Davis found Frank Jordan, a nondescript ex-police chief, to run against Agnos in the 1991 mayoral election. With Davis so committed to winning that he slept in the campaign office and Hinckle providing editorial support, Jordan shocked the city by unseating a mayor who had won 70% of the vote four years earlier.
The Jordan Years
I strongly opposed Mayor Jordan’s agenda and waged many successful campaigns against his efforts to hurt tenants. I grew estranged from the pro-Jordan Hinckle until I formed a partnership with Joe O’Donoghue of the Residential Builders Association (RBA) to put a measure on the November 1994 ballot (Prop G) creating a new Department of Building Inspection. A new Department was key to enforcing tenants’ rights, including the heat law that Hinckle and I had pushed so hard to pass. O’Donoghue was close friends with Hinckle, so my connection to Warren resumed. Hinckle proved the top—and only—media ally that the Prop G campaign had in the daily press.

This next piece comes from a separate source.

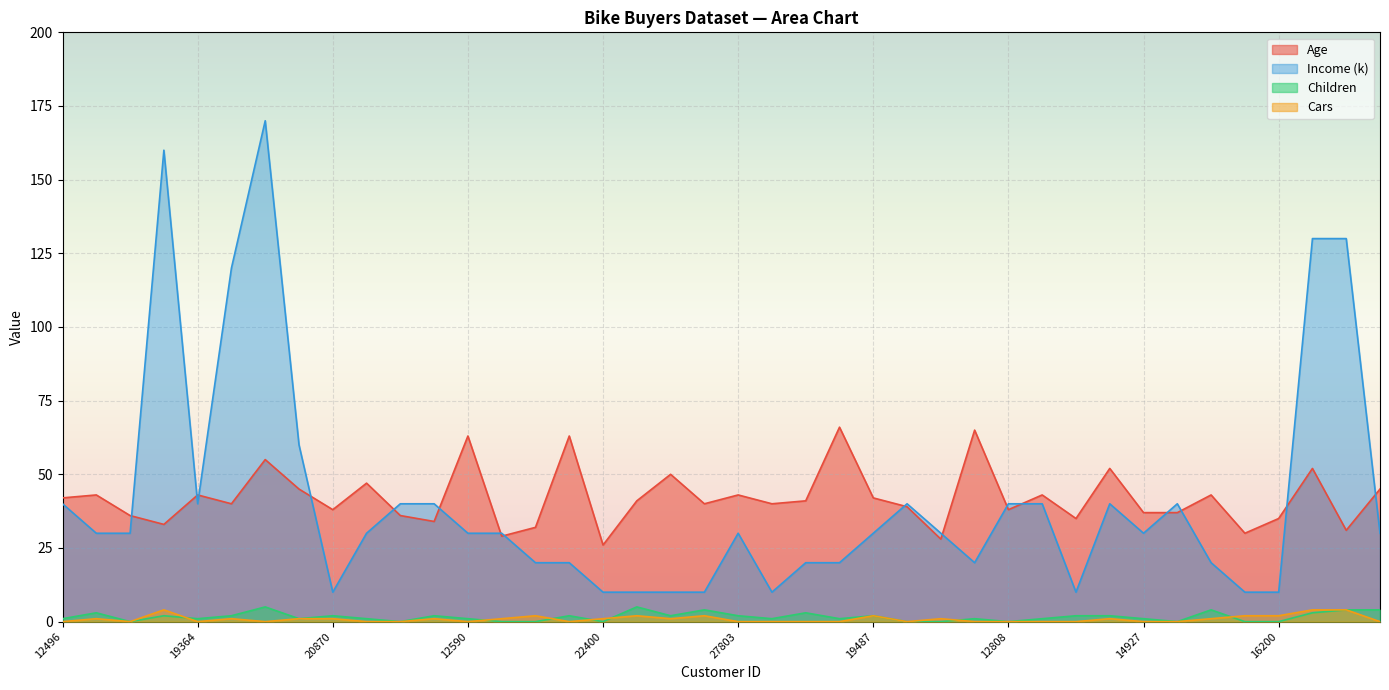

What value does the Income (k) series have at 25598?

40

Hinckle was then also operating an Election Day newspaper called The Argonaut. In November 1994 he got Michael Huffington, the Republican opponent of Dianne Feinstein, to fund the entire paper in exchange for an Argonaut endorsement. In typical Warren fashion, on Election Day the Argonaut had no way to get many of its papers distributed. I got a frantic call from O’Donoghue asking if I could round up some tenants to distribute Hinckle’s paper. That’s how Warren indirectly got Michael Huffington’s money into our SRO tenants’ hands. (Huffington lost but the Argonaut-backed Prop G won).
Hinckle and I both backed Willie Brown in the 1995 mayor’s race, so we were back on the same political page. Over the next decade I regularly saw him at social events. Warren was often living in New York City in those days, and in the past decade I don’t believe he had a San Francisco reporting beat.
Warren Hinckle’s Legacy
Herb Caen was the greatest San Francisco columnist over the past fifty years, and Warren Hinckle might well deserve to be viewed as the city’s most influential reporter. I know some of his colleagues were not happy with Warren, believing he got preferential treatment and resenting how much he got paid in light of his productivity. Some openly questioned his reporting skills, as Hinckle was not always right with the facts and could be prone to exaggeration.
Yet no San Francisco newspaper reporter over the past fifty years catalyzed San Francisco readers like Warren Hinckle. He was our version of the legendary San Francisco muckraker Fremont Older, and his flamboyance matched the spirit of former Chronicle Editor Scott Newhall. Warren Hinckle would have been right at home in the dizzying world of deadline journalism portrayed in His Girl Friday or The Front Page.
Warren Hinckle will never be forgotten. Warren created excitement when he walked into a room, as heads turned to see what he might do or say next. I’ve always felt lucky to have had my experiences with Warren Hinckle, and you can be sure he will have a memorable wake.